## The task
The line holding "nur logisch. Dazu" and every line after it through the end of the entries below: retype these exactly and nothing more.

## Material for this exercise
▬▬▬
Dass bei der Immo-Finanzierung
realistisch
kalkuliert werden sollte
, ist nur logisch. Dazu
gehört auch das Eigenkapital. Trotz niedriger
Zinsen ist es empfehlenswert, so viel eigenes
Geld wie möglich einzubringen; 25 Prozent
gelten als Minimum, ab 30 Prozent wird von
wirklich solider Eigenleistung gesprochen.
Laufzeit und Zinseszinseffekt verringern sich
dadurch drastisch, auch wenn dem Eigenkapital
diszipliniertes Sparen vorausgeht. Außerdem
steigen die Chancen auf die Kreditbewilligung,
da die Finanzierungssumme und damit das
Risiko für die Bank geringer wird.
▬▬▬
## Task response
, ist nur logisch. Dazu
gehört auch das Eigenkapital. Trotz niedriger
Zinsen ist es empfehlenswert, so viel eigenes
Geld wie möglich einzubringen; 25 Prozent
gelten als Minimum, ab 30 Prozent wird von
wirklich solider Eigenleistung gesprochen.
Laufzeit und Zinseszinseffekt verringern sich
dadurch drastisch, auch wenn dem Eigenkapital
diszipliniertes Sparen vorausgeht. Außerdem
steigen die Chancen auf die Kreditbewilligung,
da die Finanzierungssumme und damit das
Risiko für die Bank geringer wird.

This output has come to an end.